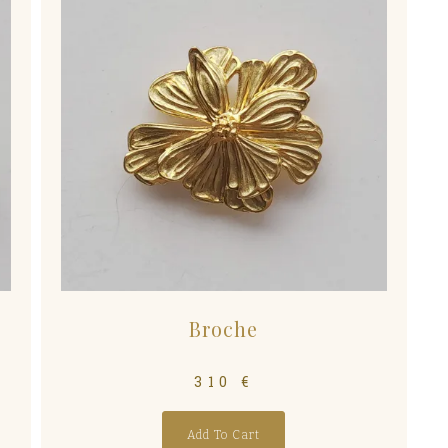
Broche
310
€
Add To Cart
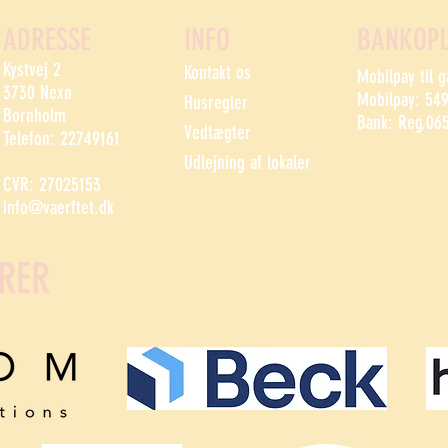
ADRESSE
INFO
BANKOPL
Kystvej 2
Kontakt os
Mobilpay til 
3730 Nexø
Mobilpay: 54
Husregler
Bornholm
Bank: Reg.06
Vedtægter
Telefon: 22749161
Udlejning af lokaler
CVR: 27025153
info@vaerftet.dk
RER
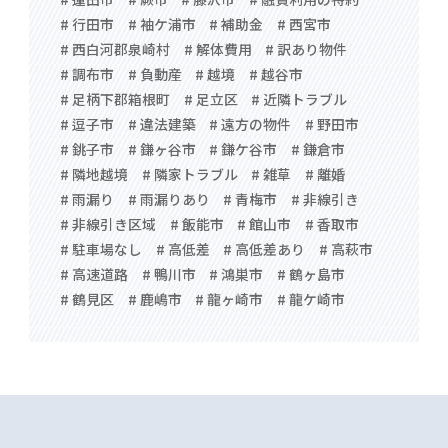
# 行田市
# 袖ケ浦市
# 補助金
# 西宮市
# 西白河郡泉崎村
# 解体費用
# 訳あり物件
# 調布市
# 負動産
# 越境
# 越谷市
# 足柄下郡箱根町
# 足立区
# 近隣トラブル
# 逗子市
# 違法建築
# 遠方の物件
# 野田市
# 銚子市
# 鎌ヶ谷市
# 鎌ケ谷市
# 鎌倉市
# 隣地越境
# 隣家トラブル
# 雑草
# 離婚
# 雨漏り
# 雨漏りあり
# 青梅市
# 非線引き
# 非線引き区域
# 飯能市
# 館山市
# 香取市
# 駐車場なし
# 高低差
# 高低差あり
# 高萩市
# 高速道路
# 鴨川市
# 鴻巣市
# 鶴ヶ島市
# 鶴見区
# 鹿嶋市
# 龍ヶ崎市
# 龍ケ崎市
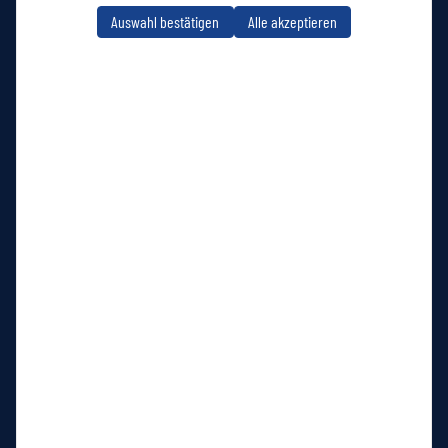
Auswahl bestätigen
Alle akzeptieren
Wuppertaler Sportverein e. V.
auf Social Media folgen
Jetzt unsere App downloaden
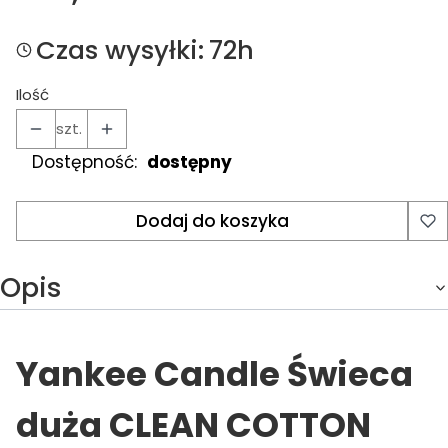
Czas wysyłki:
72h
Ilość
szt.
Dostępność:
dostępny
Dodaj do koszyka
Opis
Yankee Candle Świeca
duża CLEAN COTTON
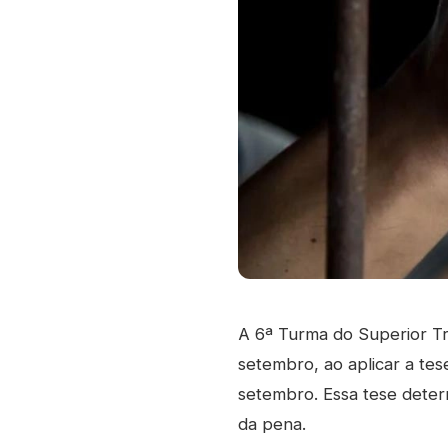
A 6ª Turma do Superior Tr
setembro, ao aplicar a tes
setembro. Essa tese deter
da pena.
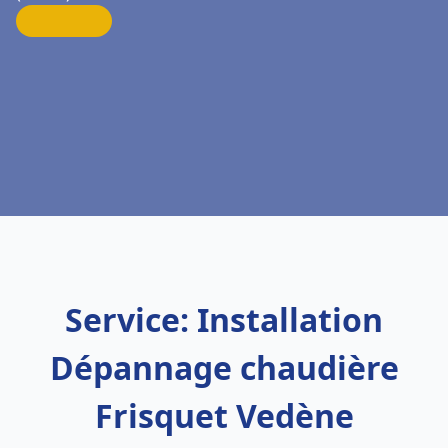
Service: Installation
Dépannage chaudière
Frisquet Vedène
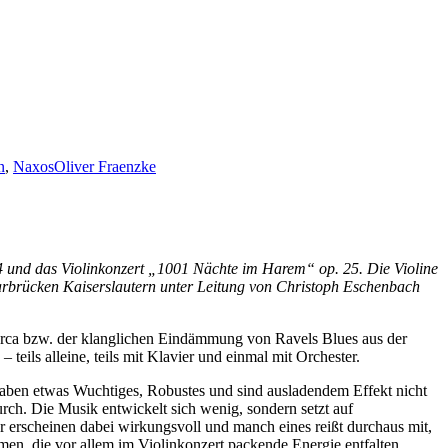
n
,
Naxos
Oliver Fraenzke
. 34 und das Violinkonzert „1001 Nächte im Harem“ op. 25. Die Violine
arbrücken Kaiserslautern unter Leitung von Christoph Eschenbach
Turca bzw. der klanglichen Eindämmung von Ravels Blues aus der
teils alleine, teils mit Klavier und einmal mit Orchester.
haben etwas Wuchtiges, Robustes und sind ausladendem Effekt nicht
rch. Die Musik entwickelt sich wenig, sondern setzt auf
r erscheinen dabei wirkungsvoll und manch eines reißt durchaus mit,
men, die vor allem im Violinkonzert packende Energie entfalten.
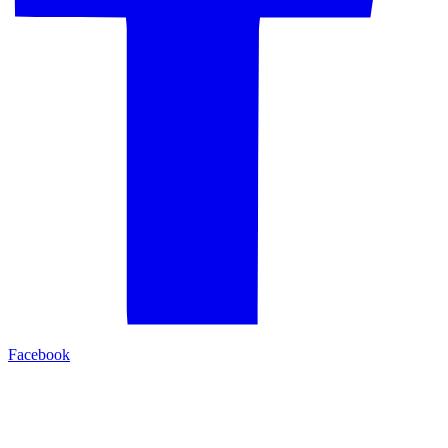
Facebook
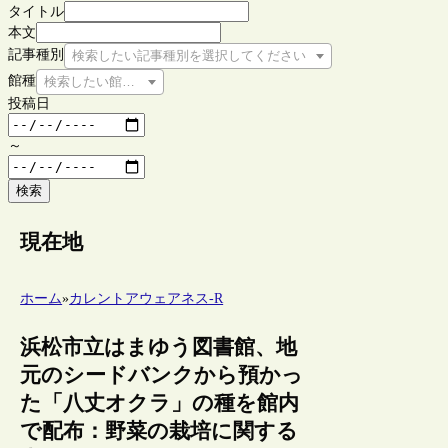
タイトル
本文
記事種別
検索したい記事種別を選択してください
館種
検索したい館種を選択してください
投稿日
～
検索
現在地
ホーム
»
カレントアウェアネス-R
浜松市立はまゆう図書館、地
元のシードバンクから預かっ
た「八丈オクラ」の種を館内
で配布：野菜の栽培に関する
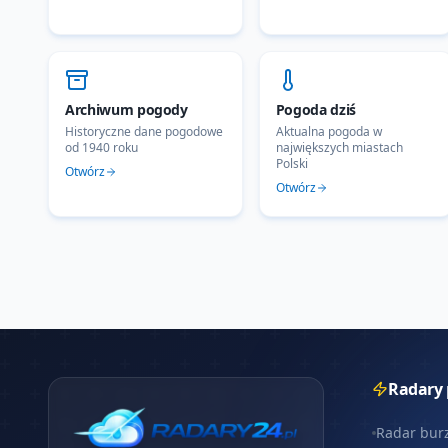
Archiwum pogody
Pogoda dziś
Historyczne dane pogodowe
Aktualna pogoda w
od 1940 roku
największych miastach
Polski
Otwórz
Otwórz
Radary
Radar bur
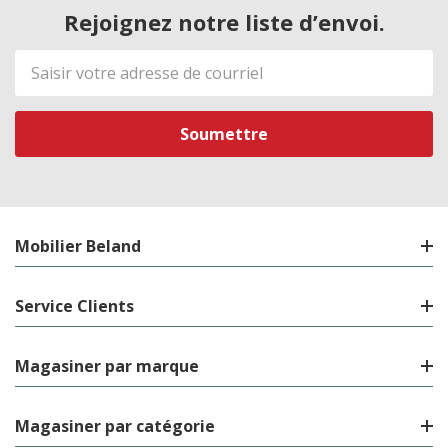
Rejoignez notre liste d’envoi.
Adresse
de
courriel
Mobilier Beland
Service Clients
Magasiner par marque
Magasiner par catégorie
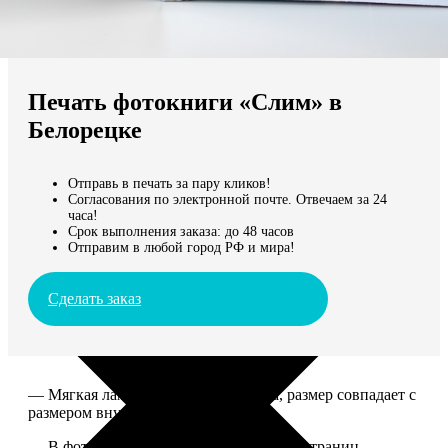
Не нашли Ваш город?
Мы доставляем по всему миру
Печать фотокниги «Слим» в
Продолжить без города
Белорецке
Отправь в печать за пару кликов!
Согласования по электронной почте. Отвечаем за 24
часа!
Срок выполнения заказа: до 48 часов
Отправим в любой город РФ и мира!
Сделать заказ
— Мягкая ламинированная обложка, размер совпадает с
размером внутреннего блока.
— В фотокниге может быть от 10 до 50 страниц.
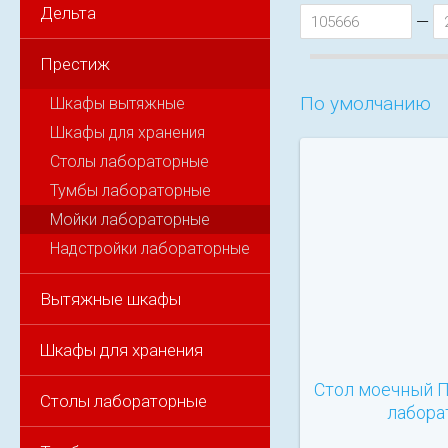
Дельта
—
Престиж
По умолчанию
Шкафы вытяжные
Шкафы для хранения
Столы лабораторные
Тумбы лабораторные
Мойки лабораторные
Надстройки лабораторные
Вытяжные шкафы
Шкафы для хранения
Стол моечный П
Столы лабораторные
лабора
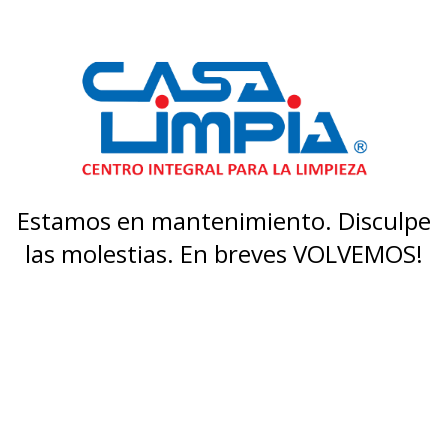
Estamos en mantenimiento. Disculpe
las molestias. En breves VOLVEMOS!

=-=-=-=-=

▸ About this exercise
Could you write out every line of the entries above again, putting "MobilePay" wherever "Mobilpay" appears and changing nothing else? Leave the pictures out.

▸ Task answer
Broche
310
€
Add To Cart
ADRESSE
INFO
BANKOPL
Kystvej 2
Kontakt os
MobilePay til 
3730 Nexø
MobilePay: 54
Husregler
Bornholm
Bank: Reg.06
Vedtægter
Telefon: 22749161
Udlejning af lokaler
CVR: 27025153
info@vaerftet.dk
RER
# 行田市
# 袖ケ浦市
# 補助金
# 西宮市
# 西白河郡泉崎村
# 解体費用
# 訳あり物件
# 調布市
# 負動産
# 越境
# 越谷市
# 足柄下郡箱根町
# 足立区
# 近隣トラブル
# 逗子市
# 違法建築
# 遠方の物件
# 野田市
# 銚子市
# 鎌ヶ谷市
# 鎌ケ谷市
# 鎌倉市
# 隣地越境
# 隣家トラブル
# 雑草
# 離婚
# 雨漏り
# 雨漏りあり
# 青梅市
# 非線引き
# 非線引き区域
# 飯能市
# 館山市
# 香取市
# 駐車場なし
# 高低差
# 高低差あり
# 高萩市
# 高速道路
# 鴨川市
# 鴻巣市
# 鶴ヶ島市
# 鶴見区
# 鹿嶋市
# 龍ヶ崎市
# 龍ケ崎市
Auswahl bestätigen
Alle akzeptieren
Wuppertaler Sportverein e. V.
auf Social Media folgen
Jetzt unsere App downloaden
Czas wysyłki:
72h
Ilość
szt.
Dostępność:
dostępny
Dodaj do koszyka
Opis
Yankee Candle Świeca
duża CLEAN COTTON
A 6ª Turma do Superior Tr
setembro, ao aplicar a tes
setembro. Essa tese deter
da pena.
Service: Installation
Dépannage chaudière
Frisquet Vedène
n
,
Naxos
Oliver Fraenzke
. 34 und das Violinkonzert „1001 Nächte im Harem“ op. 25. Die Violine
arbrücken Kaiserslautern unter Leitung von Christoph Eschenbach
Turca bzw. der klanglichen Eindämmung von Ravels Blues aus der
teils alleine, teils mit Klavier und einmal mit Orchester.
haben etwas Wuchtiges, Robustes und sind ausladendem Effekt nicht
rch. Die Musik entwickelt sich wenig, sondern setzt auf
r erscheinen dabei wirkungsvoll und manch eines reißt durchaus mit,
men, die vor allem im Violinkonzert packende Energie entfalten.
Facebook
タイトル
本文
記事種別
検索したい記事種別を選択してください
館種
検索したい館種を選択してください
投稿日
～
検索
現在地
ホーム
»
カレントアウェアネス-R
浜松市立はまゆう図書館、地
元のシードバンクから預かっ
た「八丈オクラ」の種を館内
で配布：野菜の栽培に関する
Archiwum pogody
Pogoda dziś
Historyczne dane pogodowe
Aktualna pogoda w
od 1940 roku
największych miastach
Polski
Otwórz
Otwórz
Radary
Radar bur
Rejoignez notre liste d’envoi.
Adresse
de
courriel
Mobilier Beland
Service Clients
Magasiner par marque
Magasiner par catégorie
Не нашли Ваш город?
Мы доставляем по всему миру
Печать фотокниги «Слим» в
Продолжить без города
Белорецке
Отправь в печать за пару кликов!
Согласования по электронной почте. Отвечаем за 24
часа!
Срок выполнения заказа: до 48 часов
Отправим в любой город РФ и мира!
Сделать заказ
— Мягкая ламинированная обложка, размер совпадает с
размером внутреннего блока.
— В фотокниге может быть от 10 до 50 страниц.
Дельта
—
Престиж
По умолчанию
Шкафы вытяжные
Шкафы для хранения
Столы лабораторные
Тумбы лабораторные
Мойки лабораторные
Надстройки лабораторные
Вытяжные шкафы
Шкафы для хранения
Стол моечный П
Столы лабораторные
лабора
Estamos en mantenimiento. Disculpe
las molestias. En breves VOLVEMOS!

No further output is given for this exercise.